Multiply matrices up to 5×5 with dimension compatibility check, partial products breakdown, Strassen complexity comparison, and result magnitude visualization.
Matrix multiplication is one of the most important operations in all of mathematics. It combines two matrices to produce a new matrix where each element is computed as the dot product of a row from the first matrix and a column from the second. Unlike addition, matrix multiplication requires dimension compatibility: if A is m×n, then B must be n×p, and the result AB will be m×p.
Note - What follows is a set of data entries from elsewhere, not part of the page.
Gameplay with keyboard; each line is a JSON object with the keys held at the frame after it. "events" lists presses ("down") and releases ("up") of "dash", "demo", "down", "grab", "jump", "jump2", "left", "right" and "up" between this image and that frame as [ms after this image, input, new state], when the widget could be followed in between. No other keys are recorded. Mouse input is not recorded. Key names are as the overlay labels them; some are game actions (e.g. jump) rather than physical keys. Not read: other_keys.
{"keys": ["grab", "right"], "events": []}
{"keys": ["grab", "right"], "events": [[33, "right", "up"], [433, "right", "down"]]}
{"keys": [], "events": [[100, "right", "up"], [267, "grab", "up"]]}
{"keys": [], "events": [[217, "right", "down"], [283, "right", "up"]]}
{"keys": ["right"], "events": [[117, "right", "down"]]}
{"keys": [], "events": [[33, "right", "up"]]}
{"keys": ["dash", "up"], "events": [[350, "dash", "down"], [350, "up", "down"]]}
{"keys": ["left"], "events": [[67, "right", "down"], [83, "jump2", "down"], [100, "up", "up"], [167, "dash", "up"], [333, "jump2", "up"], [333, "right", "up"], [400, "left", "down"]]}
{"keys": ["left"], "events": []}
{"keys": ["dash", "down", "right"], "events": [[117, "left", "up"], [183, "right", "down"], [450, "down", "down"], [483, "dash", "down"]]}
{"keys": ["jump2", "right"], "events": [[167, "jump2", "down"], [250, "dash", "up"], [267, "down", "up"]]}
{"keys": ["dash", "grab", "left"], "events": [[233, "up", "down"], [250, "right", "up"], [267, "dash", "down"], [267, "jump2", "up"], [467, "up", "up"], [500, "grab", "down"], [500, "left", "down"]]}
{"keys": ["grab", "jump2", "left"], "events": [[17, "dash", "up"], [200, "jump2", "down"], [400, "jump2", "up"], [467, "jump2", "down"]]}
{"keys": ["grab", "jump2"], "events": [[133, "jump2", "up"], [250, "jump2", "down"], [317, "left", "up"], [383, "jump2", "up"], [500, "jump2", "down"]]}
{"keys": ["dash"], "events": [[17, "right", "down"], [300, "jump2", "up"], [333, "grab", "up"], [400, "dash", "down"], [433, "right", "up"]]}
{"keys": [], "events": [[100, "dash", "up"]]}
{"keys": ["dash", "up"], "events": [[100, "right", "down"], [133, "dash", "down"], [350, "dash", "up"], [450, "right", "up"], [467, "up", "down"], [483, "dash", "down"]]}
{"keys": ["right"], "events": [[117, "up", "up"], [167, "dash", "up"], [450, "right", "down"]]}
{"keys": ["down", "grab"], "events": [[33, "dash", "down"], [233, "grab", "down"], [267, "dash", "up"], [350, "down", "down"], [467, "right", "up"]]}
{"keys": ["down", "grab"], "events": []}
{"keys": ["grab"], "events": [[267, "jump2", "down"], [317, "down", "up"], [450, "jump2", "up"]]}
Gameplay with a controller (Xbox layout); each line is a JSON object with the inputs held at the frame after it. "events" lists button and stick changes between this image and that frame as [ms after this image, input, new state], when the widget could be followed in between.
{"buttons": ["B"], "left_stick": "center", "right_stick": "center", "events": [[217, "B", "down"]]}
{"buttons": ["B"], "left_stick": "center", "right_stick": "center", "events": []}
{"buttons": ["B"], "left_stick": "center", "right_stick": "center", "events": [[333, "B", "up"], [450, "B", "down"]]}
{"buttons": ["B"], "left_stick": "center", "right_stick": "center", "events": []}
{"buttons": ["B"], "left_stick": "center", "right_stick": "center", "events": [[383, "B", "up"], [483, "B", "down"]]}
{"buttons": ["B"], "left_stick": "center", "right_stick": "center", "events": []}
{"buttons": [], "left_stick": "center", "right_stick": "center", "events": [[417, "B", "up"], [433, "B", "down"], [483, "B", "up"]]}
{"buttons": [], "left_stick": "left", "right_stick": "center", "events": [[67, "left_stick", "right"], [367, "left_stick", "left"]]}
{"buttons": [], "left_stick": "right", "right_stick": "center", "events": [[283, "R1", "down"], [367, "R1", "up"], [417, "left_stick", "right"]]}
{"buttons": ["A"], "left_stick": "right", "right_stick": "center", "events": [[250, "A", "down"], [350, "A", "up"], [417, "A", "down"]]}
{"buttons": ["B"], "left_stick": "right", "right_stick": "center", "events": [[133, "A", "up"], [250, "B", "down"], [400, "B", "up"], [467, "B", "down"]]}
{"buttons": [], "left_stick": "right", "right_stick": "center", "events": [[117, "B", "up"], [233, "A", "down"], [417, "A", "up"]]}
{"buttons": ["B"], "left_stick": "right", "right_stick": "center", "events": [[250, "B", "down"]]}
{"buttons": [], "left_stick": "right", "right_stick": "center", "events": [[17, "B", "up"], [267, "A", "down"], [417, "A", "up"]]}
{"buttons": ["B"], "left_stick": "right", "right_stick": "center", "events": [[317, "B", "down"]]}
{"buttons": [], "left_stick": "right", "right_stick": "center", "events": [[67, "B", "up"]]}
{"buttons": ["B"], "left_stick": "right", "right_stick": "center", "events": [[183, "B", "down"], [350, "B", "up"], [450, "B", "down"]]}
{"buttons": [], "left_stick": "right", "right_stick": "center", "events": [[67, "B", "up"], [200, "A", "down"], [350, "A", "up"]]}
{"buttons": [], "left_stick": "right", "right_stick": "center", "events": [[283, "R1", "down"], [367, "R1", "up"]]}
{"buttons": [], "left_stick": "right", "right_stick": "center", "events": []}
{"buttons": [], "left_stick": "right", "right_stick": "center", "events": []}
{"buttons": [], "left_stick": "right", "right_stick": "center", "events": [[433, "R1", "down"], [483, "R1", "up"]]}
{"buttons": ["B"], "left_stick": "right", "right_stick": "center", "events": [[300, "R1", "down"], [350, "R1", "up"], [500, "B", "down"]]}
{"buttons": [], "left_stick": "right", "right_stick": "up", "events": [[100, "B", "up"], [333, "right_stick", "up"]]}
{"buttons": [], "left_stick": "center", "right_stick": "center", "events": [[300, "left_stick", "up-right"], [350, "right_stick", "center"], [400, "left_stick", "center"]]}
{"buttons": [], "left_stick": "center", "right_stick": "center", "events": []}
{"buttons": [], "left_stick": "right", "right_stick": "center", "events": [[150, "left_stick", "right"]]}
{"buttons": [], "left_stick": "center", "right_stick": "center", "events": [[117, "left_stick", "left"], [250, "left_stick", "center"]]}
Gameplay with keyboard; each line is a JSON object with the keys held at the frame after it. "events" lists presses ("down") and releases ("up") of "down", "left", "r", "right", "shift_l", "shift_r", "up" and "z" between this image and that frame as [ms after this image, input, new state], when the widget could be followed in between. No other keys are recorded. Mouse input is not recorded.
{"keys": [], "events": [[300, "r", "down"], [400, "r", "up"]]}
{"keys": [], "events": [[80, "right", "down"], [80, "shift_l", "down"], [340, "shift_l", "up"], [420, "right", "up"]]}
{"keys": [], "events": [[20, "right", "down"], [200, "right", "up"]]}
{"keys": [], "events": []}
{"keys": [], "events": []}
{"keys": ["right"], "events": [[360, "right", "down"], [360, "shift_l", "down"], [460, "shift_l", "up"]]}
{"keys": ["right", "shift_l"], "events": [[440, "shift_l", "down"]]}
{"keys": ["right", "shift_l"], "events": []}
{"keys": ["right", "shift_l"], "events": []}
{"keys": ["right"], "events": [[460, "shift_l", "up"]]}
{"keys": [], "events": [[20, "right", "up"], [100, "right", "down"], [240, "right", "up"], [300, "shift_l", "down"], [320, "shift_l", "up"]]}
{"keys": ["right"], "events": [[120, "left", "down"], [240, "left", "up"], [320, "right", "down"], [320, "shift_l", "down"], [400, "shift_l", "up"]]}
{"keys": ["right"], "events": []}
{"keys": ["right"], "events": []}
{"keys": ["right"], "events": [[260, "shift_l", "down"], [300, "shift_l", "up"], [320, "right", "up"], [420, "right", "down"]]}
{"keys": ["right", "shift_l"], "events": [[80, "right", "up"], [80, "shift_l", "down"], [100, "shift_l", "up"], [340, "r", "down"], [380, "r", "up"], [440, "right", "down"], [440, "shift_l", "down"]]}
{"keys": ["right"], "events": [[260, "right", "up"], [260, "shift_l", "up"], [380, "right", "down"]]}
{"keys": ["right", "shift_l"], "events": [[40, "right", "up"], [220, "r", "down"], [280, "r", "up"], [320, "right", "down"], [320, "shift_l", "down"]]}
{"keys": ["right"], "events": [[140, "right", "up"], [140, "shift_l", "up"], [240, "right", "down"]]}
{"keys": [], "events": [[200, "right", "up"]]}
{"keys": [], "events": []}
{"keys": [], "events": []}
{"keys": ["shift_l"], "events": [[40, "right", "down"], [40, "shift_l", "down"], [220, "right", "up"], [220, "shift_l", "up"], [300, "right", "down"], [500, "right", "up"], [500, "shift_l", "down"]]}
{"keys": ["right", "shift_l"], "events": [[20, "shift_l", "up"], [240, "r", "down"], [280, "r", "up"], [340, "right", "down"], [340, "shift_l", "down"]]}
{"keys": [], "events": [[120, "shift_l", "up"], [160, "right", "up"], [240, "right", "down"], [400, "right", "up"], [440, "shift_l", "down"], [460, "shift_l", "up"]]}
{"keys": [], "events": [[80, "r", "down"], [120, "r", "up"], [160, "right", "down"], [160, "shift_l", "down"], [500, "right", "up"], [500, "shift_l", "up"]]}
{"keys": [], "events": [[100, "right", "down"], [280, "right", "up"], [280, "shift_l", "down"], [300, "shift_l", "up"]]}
This calculator lets you multiply matrices up to 5×5, with full control over dimensions. Enter your matrices, and the tool shows the result matrix with color-coded values and row magnitude bars, a complete partial products breakdown showing exactly how each element was computed, and Frobenius norms for all three matrices.
The partial products table is particularly valuable for learning: for each result element C(i,j), it shows every term A(i,k)×B(k,j) that contributes to the sum. This makes the row-by-column dot product pattern immediately visible.
The calculator also includes a complexity comparison table covering naïve O(n³) multiplication, Strassen's O(n^2.807) algorithm, and more advanced theoretical bounds. For small matrices like those handled here, the naïve algorithm is optimal — Strassen only becomes advantageous around n = 64 or larger. Nevertheless, understanding these bounds gives insight into one of the most important problems in computational mathematics.
Remember: matrix multiplication is not commutative (AB ≠ BA in general), but it is associative ((AB)C = A(BC)) and distributes over addition (A(B+C) = AB + AC).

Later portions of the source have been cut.